_TASK DETAILS_: Find the line containing "a recursos internos." in the material below, then please transcribe it and each line after it exactly, without the pictures.
(RECORDS SHOWN begins)
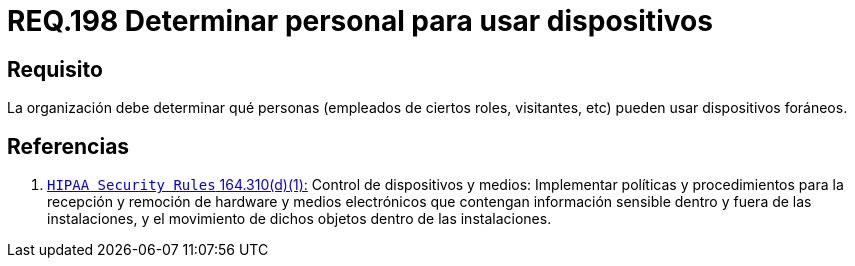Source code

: :slug: rules/198/
:category: rules
:description: En el presente documento se detallan los requerimientos de seguridad relacionados a la gestión adecuada de dispositivos foráneos de la organización. En este requerimiento, se recomienda que la organización determine qué personas pueden acceder a recursos internos.
:keywords: Sistema, Organización, Personas, Foráneos, Recursos, Internos.
:rules: yes

= REQ.198 Determinar personal para usar dispositivos

== Requisito

La organización debe determinar
qué personas (empleados de ciertos roles, visitantes, etc)
pueden usar dispositivos foráneos.

== Referencias

. [[r1]] link:https://www.law.cornell.edu/cfr/text/45/164.310[`HIPAA Security Rules` 164.310(d)(1):]
Control de dispositivos y medios: Implementar políticas y procedimientos
para la recepción y remoción de hardware y medios electrónicos
que contengan información sensible dentro y fuera de las instalaciones,
y el movimiento de dichos objetos dentro de las instalaciones.
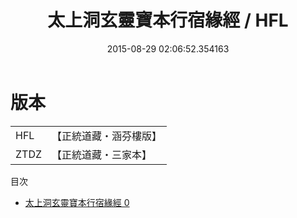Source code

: #+TITLE: 太上洞玄靈寶本行宿緣經 / HFL

#+DATE: 2015-08-29 02:06:52.354163
* 版本
 |       HFL|【正統道藏・涵芬樓版】|
 |      ZTDZ|【正統道藏・三家本】|
目次
 - [[file:KR5e0016_000.txt][太上洞玄靈寶本行宿緣經 0]]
(RECORDS SHOWN ends)
_ANSWER TO THIS TASK_:
:description: En el presente documento se detallan los requerimientos de seguridad relacionados a la gestión adecuada de dispositivos foráneos de la organización. En este requerimiento, se recomienda que la organización determine qué personas pueden acceder a recursos internos.
:keywords: Sistema, Organización, Personas, Foráneos, Recursos, Internos.
:rules: yes

= REQ.198 Determinar personal para usar dispositivos

== Requisito

La organización debe determinar
qué personas (empleados de ciertos roles, visitantes, etc)
pueden usar dispositivos foráneos.

== Referencias

. [[r1]] link:https://www.law.cornell.edu/cfr/text/45/164.310[`HIPAA Security Rules` 164.310(d)(1):]
Control de dispositivos y medios: Implementar políticas y procedimientos
para la recepción y remoción de hardware y medios electrónicos
que contengan información sensible dentro y fuera de las instalaciones,
y el movimiento de dichos objetos dentro de las instalaciones.
Source code

: #+TITLE: 太上洞玄靈寶本行宿緣經 / HFL

#+DATE: 2015-08-29 02:06:52.354163
* 版本
 |       HFL|【正統道藏・涵芬樓版】|
 |      ZTDZ|【正統道藏・三家本】|
目次
 - [[file:KR5e0016_000.txt][太上洞玄靈寶本行宿緣經 0]]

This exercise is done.